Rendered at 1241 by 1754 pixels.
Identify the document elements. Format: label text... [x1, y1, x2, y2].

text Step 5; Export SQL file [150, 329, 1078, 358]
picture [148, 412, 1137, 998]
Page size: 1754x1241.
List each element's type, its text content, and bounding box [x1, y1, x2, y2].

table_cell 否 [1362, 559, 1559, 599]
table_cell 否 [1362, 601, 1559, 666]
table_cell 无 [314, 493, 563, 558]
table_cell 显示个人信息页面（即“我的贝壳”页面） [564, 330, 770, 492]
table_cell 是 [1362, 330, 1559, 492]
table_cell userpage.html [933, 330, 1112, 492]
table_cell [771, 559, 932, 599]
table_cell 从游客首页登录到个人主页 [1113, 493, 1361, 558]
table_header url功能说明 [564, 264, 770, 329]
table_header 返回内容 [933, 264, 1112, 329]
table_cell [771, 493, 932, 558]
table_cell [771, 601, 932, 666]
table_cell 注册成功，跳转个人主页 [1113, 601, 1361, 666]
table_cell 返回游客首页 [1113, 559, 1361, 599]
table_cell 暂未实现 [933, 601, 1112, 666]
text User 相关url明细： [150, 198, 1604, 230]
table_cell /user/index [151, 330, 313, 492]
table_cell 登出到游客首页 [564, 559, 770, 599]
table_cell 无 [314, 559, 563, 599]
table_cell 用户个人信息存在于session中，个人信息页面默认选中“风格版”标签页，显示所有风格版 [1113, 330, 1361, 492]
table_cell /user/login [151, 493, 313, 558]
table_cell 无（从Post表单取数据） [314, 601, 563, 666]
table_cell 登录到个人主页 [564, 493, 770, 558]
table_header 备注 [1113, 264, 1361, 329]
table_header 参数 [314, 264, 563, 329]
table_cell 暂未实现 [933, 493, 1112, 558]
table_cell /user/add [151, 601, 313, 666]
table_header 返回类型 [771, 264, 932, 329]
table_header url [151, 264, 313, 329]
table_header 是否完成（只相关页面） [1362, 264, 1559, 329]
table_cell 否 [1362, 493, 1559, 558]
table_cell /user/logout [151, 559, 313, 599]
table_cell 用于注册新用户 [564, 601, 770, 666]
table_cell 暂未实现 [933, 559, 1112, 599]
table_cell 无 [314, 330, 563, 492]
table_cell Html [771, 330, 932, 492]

== == ==

Show each line of the material where the word "text" occurs.

Identify the document elements. Format: label text... [x1, y1, x2, y2].
text Step 5; Export SQL file [150, 329, 1078, 358]
List each element's type, its text content, and bounding box [x1, y1, x2, y2].
text User 相关url明细： [150, 198, 1604, 230]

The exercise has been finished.